C'est cette grille de lecture et d'analyse qu'a choisie l'écrivain espagnol Juan Goytisolo (né à Barcelone en 1931), qui fut un ami de Genet, de 1955 à sa mort. Bien qu'ils se soient toujours voussoyés, Jean exerça sur Juan une influence décisive, l'encourageant à se radicaliser dans ses propres combats. Ainsi, ce n'est pas un hasard si Goytisolo a assumé, sur le tard, son homosexualité, ni s'il est parti vivre à Marrakech. Un rejet viscéral et radical de l'Occident au profit de l'Orient, autre point commun entre eux. Genet, on s'en souvient refusa, d'être enterré en terre française. Il aurait pu choisir de reposer à Barcelone, dans ce Barrio Chino où il séjourna au début des années 1930, s'adonnant au vol et à la prostitution. Mais il a opté pour le Maroc, le vieux cimetière espagnol de al-'Arâich (ou Larache), où sa tombe est devenue un véritable lieu de pèlerinage.

Genet, selon Goytisolo, était proche de la mâlamiyya, le "blâme" prôné par certains mystiques soufis, et pourrait bien être considéré un jour comme un saint (walâ) par les musulmans. Notamment les Palestiniens, dont il se fit le paladin dans son dernier livre, Un captif amoureux, paru posthume en 1986. Comme il avait un temps adopté la cause des Black Panthers. Un livre difficile. "Son chef-d'oeuvre", dit Goytisolo, qui le défendit lors de sa parution, alors qu'il était violemment attaqué par une certaine partie de la critique, et que son auteur n'était plus là pour riposter.

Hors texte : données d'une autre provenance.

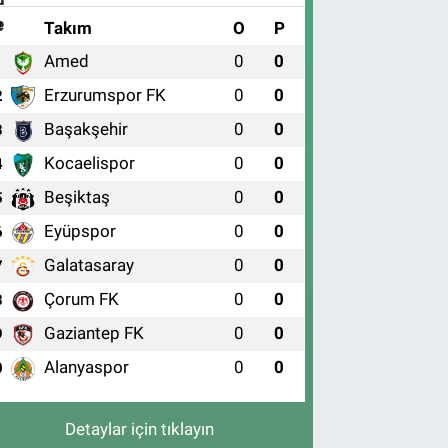
#
Takım
O
P
Amed
0
0
1
Erzurumspor FK
0
0
2
Başakşehir
0
0
3
Kocaelispor
0
0
4
Beşiktaş
0
0
5
Eyüpspor
0
0
6
Galatasaray
0
0
7
Çorum FK
0
0
8
Gaziantep FK
0
0
9
Alanyaspor
0
0
0
Detaylar için tıklayın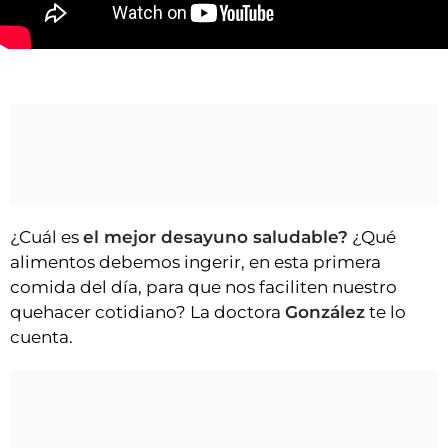
VÍDEOS
CONTACTAR
¿Cuál es el mejor desayuno saludable?
FIESTAS EN EL ALTO ARAGÓN
FIESTAS DE SAN LORENZO
AGENDA
CARTELERA
FARMACIAS
¿Cuál es
el mejor desayuno saludable?
¿Qué
HORÓSCOPO
alimentos debemos ingerir, en esta primera
comida del día, para que nos faciliten nuestro
ESQUELAS
quehacer cotidiano? La doctora
González
te lo
cuenta.
CLUB DEL AMIGO MILITANTE
INICIAR SESIÓN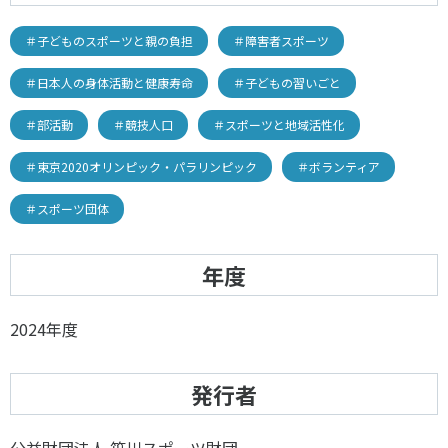
＃子どものスポーツと親の負担
＃障害者スポーツ
＃日本人の身体活動と健康寿命
＃子どもの習いごと
＃部活動
＃競技人口
＃スポーツと地域活性化
＃東京2020オリンピック・パラリンピック
＃ボランティア
＃スポーツ団体
年度
2024年度
発行者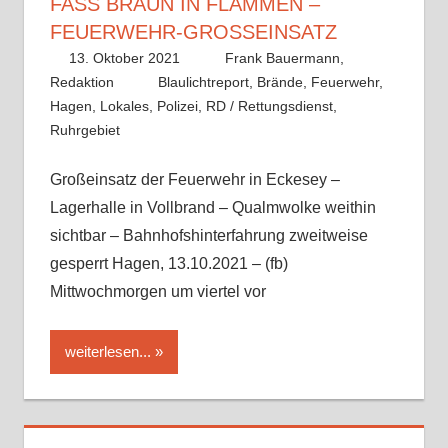
FASS BRAUN IN FLAMMEN – F
EUERWEHR-GROSSEINSATZ
13. Oktober 2021
Frank Bauermann,
Redaktion
Blaulichtreport
,
Brände
,
Feuerwehr
,
Hagen
,
Lokales
,
Polizei
,
RD / Rettungsdienst
,
Ruhrgebiet
Großeinsatz der Feuerwehr in Eckesey –
Lagerhalle in Vollbrand – Qualmwolke weithin
sichtbar – Bahnhofshinterfahrung zweitweise
gesperrt Hagen, 13.10.2021 – (fb)
Mittwochmorgen um viertel vor
weiterlesen...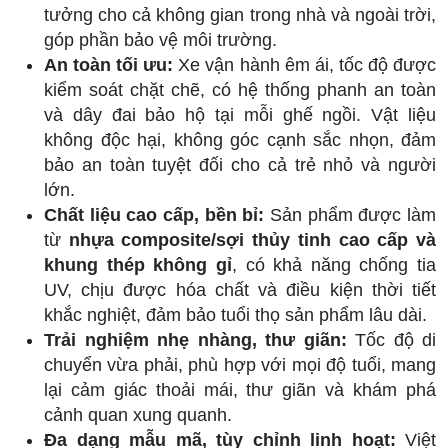
tưởng cho cả không gian trong nhà và ngoài trời,
góp phần bảo vệ môi trường.
An toàn tối ưu:
Xe vận hành êm ái, tốc độ được
kiểm soát chặt chẽ, có hệ thống phanh an toàn
và dây đai bảo hộ tại mỗi ghế ngồi. Vật liệu
không độc hại, không góc cạnh sắc nhọn, đảm
bảo an toàn tuyệt đối cho cả trẻ nhỏ và người
lớn.
Chất liệu cao cấp, bền bỉ:
Sản phẩm được làm
từ
nhựa composite/sợi thủy tinh cao cấp và
khung thép không gỉ
, có khả năng chống tia
UV, chịu được hóa chất và điều kiện thời tiết
khắc nghiệt, đảm bảo tuổi thọ sản phẩm lâu dài.
Trải nghiệm nhẹ nhàng, thư giãn:
Tốc độ di
chuyển vừa phải, phù hợp với mọi độ tuổi, mang
lại cảm giác thoải mái, thư giãn và khám phá
cảnh quan xung quanh.
Đa dạng mẫu mã, tùy chỉnh linh hoạt:
Việt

Juan Goytisolo rassemble aujourd'hui les quatre essais qu'il a consacrés à Genet, augmentés des quelques lettres de leur correspondance qu'il a retrouvées : sept seulement, de 1958 à 1974. Les autres, il les a perdues dans ses pérégrinations. Lettres familières, où Genet n'hésite pas à se lâcher. Ainsi, durant un de ses séjours à Tanger, il tempête : «la Méditerranée, [...] civilisation de l'olivier, culte de la virilité, comme tout ça me fait chier !". Pour être un saint soufi, il faut savoir se renier soi-même.